■ **Page extract**:
* BEGIN *
By 1850, John and Pressia owned eleven slaves: two older than 45, three younger adults over age 17 and six children under age 11. When John died in the Fall of 1857, his will directed than his slaves would remain with his wife until her death when they were all to be
freed. However, as a result of the Emancipation Proclamation during the Civil War, his slaves were freed years before that provision of his will could be executed or challenged by his descendents at the death of his wife Pressia The fact that John put such a provision in his will speaks well for the kind of person he was. Possibly, John's example influenced his younger brother William to stipulate in his own will that his two oldest slaves (siblings Uncle Dick and Aunt Hannah) were to remain with his wife Sarah until her death and then they were to be freed. 

                                       - Bollinger and White Marriages -

As the White children grew up and married, other nearby families like the Bollingers, Whitworths and Higdons were brought into this expanding family group by these marriages. In 1834 sisters Matilda and Elizabeth White (daughters of John and Pressia) married brothers Henry and Joseph Bollinger (sons of David and Nancy). The two brothers may have met the two sisters while visiting or living with an older Bollinger brother David and his wife Nancy Fulbright who had settled in Madison Co. before 1830. Matilda and Henry married about six months before Joseph and Elizabeth.  Both newlywed couples setup housekeeping not far from their White andBollinger relatives. 

                            - David Bollinger and his wife Nancy Fulbright -

In 1836, brother David Bollinger died but his widow Nancy and only child Sarah continued to live in Madison county. Sarah grew up to marry Napoleon Bonaparte Allen in 1841. Some years later during the Civil War, one of Nancy's slaves Adam Bollinger attacked and stabbed to death another slave Jack Matthews when he found out the other slave was sneaking  around visiting with his wife. The murderer escaped and was not brought to trial until many years later after the murdered man's son grew up and tracked down the murderer. He found Jack living in St. Louis under the assumed name Jonathan or John Allen (same last name as Nancy's son-in-law). 

                               - Henry Bollinger and his wife Matilda White -

Henry and Matilda Bollinger seemed to prosper in the early years of their marriage. In the 1840 Census for Madison county, Henry apparently was wealthy enough to own thirteen slaves: six adults over the age of 19, two youths and five children under ten years old. However the 1850 census data reported that Henry owned only two slaves (one sixteen and one six years old) indicating that Henry's financial situation may have taken a turn for the worse and he had to sell most of his slaves. (Did he sell some of those slaves to relatives? Were some sold "down the river" in New Orleans?) In 1853 Matilda Bollinger contracted measles and died, leaving her husband to raise their five children.
* END *
■ **Dataset records**:
* BEGIN *
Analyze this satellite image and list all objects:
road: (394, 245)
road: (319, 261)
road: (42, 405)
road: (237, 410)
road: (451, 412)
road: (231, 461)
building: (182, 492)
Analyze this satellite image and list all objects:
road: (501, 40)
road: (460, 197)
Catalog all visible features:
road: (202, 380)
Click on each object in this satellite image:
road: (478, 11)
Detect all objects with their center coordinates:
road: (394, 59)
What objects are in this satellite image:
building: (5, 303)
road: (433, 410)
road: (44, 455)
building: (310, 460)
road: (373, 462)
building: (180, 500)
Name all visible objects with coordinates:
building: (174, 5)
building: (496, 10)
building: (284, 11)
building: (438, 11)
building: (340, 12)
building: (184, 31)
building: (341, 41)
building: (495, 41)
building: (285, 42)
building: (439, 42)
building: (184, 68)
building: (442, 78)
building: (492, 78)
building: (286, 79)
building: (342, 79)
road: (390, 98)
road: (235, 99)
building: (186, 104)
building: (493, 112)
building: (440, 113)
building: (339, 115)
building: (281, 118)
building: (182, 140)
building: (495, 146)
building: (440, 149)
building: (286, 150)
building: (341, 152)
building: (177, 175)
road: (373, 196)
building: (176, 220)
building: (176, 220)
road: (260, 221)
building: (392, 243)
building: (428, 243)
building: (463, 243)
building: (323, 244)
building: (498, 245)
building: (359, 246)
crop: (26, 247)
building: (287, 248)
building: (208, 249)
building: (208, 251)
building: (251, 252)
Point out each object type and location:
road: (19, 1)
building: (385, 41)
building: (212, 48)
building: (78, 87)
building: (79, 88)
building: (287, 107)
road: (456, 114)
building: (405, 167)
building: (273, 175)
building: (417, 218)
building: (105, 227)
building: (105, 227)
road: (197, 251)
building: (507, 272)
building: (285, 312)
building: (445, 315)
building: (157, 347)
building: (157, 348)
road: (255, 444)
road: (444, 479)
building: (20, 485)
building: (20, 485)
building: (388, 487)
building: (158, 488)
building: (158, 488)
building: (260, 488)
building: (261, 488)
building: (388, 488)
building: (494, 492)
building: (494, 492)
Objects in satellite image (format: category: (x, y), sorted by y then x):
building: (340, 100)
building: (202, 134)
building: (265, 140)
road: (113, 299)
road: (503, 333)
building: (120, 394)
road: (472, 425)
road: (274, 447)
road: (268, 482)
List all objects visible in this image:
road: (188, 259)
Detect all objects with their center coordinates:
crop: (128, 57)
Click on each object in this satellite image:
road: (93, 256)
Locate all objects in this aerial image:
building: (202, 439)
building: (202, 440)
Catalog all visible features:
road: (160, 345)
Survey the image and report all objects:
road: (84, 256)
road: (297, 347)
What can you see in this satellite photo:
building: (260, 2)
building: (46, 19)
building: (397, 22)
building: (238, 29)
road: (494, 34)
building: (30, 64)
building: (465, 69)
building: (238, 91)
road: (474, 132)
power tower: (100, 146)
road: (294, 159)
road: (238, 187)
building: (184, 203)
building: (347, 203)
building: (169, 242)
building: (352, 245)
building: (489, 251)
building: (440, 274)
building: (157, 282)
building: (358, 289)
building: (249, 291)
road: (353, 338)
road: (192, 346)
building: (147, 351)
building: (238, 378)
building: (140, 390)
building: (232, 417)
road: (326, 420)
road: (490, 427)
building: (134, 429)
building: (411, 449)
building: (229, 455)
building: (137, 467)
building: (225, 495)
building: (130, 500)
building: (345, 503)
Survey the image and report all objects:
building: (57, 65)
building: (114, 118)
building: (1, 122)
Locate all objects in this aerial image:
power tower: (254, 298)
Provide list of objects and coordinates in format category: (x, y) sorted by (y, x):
* END *
■ **Problems**:
1. From the White and Bollinger family history, repeat the stretch from "- David Bollinger" through "as Nancy's son-in-law)." word for word.
2. According to the White and Bollinger family history, what illness caused Matilda Bollinger's death?

■ **Answers per task**:
1.
- David Bollinger and his wife Nancy Fulbright -

In 1836, brother David Bollinger died but his widow Nancy and only child Sarah continued to live in Madison county. Sarah grew up to marry Napoleon Bonaparte Allen in 1841. Some years later during the Civil War, one of Nancy's slaves Adam Bollinger attacked and stabbed to death another slave Jack Matthews when he found out the other slave was sneaking  around visiting with his wife. The murderer escaped and was not brought to trial until many years later after the murdered man's son grew up and tracked down the murderer. He found Jack living in St. Louis under the assumed name Jonathan or John Allen (same last name as Nancy's son-in-law).

2. Measles